Testing the dates is a big pain. Now isn’t now a second later, so how to test a function which compares now with a date to define if it’s tomorrow or yesterday?

For our tests, we can use Jest, a testing framework for JavaScript. Look at the tests below to see it in action.

describe('Test RequestService - buildDownloadedFileName property', () => {
  const operation = 'fake-test';
  const fileType = {
    mimeType: MimeTypeEnum.CSV,
    extension: ExtensionsEnum.CSV,
  };
  beforeEach(() => {
    jest
      .spyOn(global.Date, 'now')
      .mockImplementationOnce(() => new Date('2022-08-19T07:30').valueOf());
  });

  afterEach(() => {
    jest.resetAllMocks();
  });
  it('Call buildDownloadedFileName ', () => {
    const filename = buildDownloadedFileName(fileType, operation);

    expect(filename).toEqual(`${appSlugName}-${operation}_2022-08-19_07-30.${fileType.extension}`);
  });
});

We have a function to build the name of a file from variables and a timestamp.

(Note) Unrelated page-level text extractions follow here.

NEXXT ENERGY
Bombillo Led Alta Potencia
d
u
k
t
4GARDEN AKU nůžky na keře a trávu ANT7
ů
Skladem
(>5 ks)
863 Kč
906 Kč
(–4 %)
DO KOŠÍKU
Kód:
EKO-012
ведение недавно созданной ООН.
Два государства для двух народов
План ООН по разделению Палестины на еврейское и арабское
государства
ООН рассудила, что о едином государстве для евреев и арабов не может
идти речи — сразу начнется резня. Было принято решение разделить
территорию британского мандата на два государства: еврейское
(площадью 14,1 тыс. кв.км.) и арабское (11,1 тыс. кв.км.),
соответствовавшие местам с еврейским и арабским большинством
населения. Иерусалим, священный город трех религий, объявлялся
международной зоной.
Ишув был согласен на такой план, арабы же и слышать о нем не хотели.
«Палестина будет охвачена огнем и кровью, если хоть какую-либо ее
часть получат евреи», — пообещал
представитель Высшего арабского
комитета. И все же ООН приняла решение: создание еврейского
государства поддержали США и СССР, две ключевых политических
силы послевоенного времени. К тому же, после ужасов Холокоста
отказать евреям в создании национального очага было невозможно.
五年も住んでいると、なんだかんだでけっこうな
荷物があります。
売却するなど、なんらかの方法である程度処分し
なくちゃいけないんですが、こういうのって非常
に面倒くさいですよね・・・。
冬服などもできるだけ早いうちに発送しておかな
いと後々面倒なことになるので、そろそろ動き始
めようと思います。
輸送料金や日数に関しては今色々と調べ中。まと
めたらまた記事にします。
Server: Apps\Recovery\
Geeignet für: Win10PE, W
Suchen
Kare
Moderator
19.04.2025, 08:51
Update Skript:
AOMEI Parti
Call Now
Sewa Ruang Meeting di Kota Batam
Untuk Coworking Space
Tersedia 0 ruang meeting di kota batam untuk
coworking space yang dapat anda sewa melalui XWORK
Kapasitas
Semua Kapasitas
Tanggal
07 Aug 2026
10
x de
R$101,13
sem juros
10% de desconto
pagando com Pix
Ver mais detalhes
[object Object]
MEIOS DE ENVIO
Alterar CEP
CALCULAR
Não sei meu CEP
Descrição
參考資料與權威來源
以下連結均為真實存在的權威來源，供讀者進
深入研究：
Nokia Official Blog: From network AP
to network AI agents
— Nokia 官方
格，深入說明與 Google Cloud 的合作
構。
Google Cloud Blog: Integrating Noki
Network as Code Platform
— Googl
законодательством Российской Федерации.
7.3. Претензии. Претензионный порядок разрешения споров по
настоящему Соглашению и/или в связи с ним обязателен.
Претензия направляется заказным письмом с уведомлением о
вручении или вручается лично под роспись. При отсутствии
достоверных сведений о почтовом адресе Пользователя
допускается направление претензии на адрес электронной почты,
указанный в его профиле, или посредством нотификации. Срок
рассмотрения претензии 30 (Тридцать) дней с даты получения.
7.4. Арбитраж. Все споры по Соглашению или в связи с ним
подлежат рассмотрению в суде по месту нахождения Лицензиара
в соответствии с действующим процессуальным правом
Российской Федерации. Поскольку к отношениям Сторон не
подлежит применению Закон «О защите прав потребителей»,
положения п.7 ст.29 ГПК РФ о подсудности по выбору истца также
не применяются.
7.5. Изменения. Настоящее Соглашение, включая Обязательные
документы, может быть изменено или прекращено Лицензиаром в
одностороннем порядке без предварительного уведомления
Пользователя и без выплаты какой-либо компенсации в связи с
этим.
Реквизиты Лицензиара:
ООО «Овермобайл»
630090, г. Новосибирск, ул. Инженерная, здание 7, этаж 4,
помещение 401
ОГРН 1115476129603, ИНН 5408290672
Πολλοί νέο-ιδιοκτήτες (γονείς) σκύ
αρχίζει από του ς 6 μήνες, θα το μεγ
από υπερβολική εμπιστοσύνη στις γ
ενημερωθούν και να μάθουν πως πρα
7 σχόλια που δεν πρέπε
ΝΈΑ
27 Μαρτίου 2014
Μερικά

Every time we will run the test, now will change and our test will fail.

Jest gives us two functions to help us. spyOn to detect the execution of a function, here it is Date.now() and mockImplementationOnce to replace the spied function. Our date will never change and the test will succeed.

Conclusion

Mocks are magic. They’re very helpful.

We can be tempted to make mocks for everything and anything. But this is not the purpose of testing. The goal is to check the robustness of our project in conditions as close as possible to reality.

A mock is a simulation that should only be used when you have no choice, not for convenience.